Resilienz ist essenziell auch in Bezug auf die klimatischen Veränderungen durch die Klimakrise, die es bei der Planung jetzt schon zu beachten gilt und der wir durch klimagerechte Architektur und mit Konzepten für das Mikroklima entgegenwirken. Maßnahmen für ein verbessertes Stadtklima und zur Vermeidung von Hitzestaus sind beispielsweise das Schaffen eines „durchlässigen“ Städtebaus, um Durchlüftung im Stadtraum zu ermöglichen, offene Wasserflächen, sowie Fassadenbegrünung zur passiven Kühlung. Kombiniert mit einer Klimagerechten Architektur, dem Passivhaus, das durch eine gute Dämmung im Sommer die Kühle im Haus hält und im Winter die Wärme; so entsteht ein klimaresilientes Quartier.

 

Ihr städtebaulicher Entwurf stellt eine erste Gliederung des Gebiets dar. Bis zur fertigen Planung jedes einzelnen Gebäudes dürfte noch etwas Arbeit in das Projekt fließen müssen. Wie ist der weitere Ablauf.

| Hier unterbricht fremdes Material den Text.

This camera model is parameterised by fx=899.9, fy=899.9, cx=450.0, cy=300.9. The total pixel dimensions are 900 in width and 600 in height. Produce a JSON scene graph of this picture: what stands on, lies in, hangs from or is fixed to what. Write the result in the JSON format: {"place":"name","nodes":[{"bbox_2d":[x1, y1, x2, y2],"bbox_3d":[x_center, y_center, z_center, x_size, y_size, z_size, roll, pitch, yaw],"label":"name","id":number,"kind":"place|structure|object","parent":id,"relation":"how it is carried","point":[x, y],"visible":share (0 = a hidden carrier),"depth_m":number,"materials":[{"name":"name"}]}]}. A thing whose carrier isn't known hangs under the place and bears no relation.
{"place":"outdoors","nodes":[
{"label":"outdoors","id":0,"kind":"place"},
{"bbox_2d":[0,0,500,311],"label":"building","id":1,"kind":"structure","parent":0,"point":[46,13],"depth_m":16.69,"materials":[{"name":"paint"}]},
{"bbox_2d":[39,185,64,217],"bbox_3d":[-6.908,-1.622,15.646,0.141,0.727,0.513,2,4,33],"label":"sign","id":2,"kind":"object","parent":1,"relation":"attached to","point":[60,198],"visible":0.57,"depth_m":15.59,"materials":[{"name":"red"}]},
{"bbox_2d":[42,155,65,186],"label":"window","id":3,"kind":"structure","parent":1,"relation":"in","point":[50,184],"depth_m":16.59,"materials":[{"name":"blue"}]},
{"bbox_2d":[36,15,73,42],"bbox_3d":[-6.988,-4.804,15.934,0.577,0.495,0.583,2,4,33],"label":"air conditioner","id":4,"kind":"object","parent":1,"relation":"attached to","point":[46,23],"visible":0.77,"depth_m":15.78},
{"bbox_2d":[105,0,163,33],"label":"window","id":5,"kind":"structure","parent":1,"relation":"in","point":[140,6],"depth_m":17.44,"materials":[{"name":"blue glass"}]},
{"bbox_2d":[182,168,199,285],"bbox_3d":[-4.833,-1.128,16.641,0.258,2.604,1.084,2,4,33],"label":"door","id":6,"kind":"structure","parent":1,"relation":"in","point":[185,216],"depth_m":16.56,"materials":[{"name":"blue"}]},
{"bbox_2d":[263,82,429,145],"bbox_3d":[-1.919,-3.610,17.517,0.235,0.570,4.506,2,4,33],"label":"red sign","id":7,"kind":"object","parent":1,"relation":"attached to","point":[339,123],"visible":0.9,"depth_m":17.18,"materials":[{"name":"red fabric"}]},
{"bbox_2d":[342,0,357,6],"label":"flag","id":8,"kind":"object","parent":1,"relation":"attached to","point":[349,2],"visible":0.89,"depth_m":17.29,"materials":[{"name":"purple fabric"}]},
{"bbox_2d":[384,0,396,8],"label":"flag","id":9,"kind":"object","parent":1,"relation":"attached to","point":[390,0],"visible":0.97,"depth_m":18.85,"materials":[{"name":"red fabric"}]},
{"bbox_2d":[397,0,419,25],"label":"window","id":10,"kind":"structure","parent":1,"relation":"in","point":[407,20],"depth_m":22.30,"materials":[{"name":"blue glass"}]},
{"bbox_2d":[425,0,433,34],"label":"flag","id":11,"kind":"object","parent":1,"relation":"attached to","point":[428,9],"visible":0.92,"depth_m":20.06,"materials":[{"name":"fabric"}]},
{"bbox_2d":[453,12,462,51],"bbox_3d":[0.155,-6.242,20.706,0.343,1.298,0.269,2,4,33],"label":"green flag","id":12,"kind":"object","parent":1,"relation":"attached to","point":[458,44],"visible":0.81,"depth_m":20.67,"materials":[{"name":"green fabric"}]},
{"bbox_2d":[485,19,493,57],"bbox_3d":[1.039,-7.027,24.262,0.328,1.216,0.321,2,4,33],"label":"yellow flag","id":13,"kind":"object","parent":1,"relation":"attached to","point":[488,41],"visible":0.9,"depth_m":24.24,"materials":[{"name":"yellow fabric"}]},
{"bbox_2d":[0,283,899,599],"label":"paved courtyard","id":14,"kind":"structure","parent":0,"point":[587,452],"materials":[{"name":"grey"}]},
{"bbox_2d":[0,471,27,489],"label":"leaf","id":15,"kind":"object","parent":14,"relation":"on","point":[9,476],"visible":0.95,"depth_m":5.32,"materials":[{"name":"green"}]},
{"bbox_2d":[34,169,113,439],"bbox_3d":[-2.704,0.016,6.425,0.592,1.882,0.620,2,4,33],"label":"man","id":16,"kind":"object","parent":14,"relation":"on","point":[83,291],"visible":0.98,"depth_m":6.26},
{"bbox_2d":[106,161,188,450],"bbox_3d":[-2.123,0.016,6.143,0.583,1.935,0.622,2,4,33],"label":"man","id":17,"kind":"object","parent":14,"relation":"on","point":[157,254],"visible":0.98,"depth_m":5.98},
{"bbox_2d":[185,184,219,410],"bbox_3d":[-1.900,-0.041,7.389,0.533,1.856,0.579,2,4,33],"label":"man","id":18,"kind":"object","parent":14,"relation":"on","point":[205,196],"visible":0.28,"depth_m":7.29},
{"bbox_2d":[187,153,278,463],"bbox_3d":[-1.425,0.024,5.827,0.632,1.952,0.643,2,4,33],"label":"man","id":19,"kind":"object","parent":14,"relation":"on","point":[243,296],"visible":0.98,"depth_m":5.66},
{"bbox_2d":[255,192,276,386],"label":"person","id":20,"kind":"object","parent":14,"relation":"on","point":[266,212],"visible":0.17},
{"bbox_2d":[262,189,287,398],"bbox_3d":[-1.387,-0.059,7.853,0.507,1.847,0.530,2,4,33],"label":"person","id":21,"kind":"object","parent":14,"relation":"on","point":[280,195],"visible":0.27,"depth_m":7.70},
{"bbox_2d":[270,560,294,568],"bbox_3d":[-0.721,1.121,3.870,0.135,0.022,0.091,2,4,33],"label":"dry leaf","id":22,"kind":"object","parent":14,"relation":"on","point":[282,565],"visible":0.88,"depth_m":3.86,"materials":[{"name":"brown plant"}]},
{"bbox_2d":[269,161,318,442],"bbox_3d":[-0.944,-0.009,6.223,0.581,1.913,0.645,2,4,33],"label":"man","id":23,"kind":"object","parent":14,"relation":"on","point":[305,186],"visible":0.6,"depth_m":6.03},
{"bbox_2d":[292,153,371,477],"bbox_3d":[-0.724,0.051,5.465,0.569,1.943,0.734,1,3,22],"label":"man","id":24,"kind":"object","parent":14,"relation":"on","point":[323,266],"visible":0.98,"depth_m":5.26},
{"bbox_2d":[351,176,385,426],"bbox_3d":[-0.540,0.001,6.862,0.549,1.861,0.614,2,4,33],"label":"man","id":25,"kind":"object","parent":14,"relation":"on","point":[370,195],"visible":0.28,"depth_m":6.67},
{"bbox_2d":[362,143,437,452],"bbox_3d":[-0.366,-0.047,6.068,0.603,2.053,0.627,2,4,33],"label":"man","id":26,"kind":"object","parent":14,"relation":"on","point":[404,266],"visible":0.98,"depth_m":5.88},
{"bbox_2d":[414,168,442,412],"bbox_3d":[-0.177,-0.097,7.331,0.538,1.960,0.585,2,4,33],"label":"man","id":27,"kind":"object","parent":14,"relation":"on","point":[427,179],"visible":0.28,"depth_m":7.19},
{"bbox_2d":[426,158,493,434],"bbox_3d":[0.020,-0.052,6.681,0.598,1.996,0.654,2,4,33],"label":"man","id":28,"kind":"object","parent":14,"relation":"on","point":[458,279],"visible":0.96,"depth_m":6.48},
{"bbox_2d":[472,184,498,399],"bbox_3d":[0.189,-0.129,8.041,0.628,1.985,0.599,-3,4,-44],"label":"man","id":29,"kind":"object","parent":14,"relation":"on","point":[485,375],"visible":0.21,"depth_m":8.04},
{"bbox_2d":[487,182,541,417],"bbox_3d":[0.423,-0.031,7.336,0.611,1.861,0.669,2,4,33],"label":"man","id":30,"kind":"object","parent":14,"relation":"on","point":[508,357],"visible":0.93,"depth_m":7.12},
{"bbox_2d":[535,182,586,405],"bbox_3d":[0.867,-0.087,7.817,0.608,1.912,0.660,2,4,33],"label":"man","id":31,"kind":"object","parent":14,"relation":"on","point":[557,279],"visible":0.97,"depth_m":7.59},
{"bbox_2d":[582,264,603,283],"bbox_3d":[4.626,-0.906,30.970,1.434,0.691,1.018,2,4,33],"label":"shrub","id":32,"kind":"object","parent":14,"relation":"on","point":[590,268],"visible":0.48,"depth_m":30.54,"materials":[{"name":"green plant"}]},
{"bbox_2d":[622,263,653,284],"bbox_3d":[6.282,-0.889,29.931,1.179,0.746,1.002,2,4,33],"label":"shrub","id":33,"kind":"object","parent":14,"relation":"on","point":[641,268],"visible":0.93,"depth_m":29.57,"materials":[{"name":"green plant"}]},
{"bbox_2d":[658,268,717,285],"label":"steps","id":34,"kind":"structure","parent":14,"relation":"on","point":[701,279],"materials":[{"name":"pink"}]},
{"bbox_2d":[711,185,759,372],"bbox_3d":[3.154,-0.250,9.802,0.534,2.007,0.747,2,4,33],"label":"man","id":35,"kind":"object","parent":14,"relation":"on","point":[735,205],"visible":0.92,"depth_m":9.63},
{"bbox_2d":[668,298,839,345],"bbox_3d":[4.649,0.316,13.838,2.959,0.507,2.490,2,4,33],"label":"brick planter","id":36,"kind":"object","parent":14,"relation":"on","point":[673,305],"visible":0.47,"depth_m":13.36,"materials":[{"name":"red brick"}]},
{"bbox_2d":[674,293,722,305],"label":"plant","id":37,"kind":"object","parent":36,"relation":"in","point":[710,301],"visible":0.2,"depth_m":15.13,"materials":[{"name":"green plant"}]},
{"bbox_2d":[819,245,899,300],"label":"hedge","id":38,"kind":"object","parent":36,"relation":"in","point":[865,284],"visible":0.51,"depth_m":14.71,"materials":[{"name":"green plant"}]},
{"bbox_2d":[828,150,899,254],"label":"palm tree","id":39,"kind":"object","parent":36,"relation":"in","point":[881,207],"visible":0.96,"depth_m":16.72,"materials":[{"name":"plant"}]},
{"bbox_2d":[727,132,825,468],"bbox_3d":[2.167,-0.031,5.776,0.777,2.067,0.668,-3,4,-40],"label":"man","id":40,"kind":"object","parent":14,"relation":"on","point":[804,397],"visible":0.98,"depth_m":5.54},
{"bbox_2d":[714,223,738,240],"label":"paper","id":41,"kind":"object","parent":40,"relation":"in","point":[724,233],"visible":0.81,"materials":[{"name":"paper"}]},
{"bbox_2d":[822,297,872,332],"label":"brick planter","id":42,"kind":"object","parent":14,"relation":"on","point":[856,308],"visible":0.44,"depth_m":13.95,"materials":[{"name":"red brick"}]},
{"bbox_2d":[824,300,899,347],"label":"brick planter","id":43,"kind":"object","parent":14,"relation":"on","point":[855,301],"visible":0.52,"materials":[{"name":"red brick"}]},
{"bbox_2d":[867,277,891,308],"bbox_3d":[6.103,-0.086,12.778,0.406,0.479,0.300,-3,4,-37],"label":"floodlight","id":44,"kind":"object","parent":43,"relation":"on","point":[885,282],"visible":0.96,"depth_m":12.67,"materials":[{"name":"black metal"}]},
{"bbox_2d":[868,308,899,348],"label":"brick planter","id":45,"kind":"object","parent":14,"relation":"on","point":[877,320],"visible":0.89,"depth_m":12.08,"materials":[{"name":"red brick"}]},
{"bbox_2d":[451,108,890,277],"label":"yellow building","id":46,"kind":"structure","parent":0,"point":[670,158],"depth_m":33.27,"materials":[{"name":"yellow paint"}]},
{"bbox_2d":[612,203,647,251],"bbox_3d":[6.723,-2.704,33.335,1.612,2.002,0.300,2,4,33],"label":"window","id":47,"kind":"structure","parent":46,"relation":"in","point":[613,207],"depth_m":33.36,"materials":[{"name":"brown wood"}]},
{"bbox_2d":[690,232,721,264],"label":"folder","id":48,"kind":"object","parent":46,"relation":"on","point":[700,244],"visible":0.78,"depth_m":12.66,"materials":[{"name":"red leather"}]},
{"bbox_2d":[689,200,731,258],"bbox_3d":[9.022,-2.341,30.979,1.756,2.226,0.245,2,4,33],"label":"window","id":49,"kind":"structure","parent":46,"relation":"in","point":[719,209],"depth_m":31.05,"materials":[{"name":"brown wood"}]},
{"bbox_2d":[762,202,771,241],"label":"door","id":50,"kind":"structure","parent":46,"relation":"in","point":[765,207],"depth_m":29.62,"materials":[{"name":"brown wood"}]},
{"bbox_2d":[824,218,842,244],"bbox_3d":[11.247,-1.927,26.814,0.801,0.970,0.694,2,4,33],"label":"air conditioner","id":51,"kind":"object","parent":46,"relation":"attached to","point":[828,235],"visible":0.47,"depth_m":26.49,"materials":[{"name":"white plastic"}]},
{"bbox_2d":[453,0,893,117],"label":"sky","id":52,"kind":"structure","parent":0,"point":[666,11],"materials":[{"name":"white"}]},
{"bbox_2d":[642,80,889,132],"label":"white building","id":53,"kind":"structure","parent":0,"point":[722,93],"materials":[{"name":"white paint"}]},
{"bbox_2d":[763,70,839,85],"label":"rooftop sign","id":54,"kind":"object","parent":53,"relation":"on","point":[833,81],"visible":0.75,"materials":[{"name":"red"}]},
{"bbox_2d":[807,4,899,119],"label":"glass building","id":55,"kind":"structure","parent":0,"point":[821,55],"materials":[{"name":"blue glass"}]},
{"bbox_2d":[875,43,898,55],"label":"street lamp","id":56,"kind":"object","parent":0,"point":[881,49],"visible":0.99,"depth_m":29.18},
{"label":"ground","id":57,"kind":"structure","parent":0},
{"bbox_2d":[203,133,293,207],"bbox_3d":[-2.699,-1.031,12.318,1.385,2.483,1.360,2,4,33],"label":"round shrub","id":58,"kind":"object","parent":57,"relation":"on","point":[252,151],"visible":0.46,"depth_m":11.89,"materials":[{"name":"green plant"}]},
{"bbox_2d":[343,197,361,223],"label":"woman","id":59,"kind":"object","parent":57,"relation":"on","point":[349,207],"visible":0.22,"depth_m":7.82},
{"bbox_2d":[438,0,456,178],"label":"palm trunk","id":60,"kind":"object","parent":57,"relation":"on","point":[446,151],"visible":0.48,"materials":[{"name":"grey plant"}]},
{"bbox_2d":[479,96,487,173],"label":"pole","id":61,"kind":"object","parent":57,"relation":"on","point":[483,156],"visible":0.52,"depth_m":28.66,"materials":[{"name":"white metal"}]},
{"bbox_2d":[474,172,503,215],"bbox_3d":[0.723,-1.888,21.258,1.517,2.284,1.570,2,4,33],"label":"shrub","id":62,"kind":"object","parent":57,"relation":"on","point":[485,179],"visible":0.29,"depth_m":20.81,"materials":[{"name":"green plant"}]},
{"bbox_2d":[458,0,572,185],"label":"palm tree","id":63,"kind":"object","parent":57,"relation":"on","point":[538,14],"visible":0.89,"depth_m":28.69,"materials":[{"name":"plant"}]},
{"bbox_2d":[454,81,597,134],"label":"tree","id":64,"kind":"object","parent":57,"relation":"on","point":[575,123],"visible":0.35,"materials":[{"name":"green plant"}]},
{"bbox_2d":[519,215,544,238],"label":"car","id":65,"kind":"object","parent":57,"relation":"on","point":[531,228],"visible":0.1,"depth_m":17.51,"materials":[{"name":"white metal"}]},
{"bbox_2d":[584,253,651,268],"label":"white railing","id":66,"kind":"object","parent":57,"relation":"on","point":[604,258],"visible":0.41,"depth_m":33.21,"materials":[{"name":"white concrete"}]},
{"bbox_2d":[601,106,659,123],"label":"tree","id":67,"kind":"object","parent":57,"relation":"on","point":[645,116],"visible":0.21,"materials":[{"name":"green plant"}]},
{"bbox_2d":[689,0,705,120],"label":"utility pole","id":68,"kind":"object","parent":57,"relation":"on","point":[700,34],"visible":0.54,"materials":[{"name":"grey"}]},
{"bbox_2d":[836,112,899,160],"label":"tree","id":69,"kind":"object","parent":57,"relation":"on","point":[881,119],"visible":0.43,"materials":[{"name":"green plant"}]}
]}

Der Vorteil des Entwurfes spiegelt sich in seiner Anpassungsfähigkeit wider. Die Gebäude und Nutzungen können jetzt präzise ermittelt und angepasst werden, ohne, dass das Gesamtkonzept darunter leidet. Die genauen Bedarfe werden in Abstimmung mit den Bauherren, der Stadt Nürnberg, potenziellen Nutzern und der Nachbarschaft ermittelt und fließen im Anschluss in die Planung ein. Nach der Zustimmung aller Beteiligten beginnen wir sukzessive aus der Vision, Realität werden zu lassen. Als Planungsbüro das Projekte auch während der Bauphase begleitet legen wir auch hohen Wert auf die Ausführung und qualitative Details, die dem Projekt langfristig eine Wertigkeit verleihen. Sobald der Bau abgeschlossen ist, freuen wir uns gemeinsam mit allen Beteiligten auf der Kärwa in der Neuen Mitte Boxdorf auf das gelungene Projekt anzustoßen.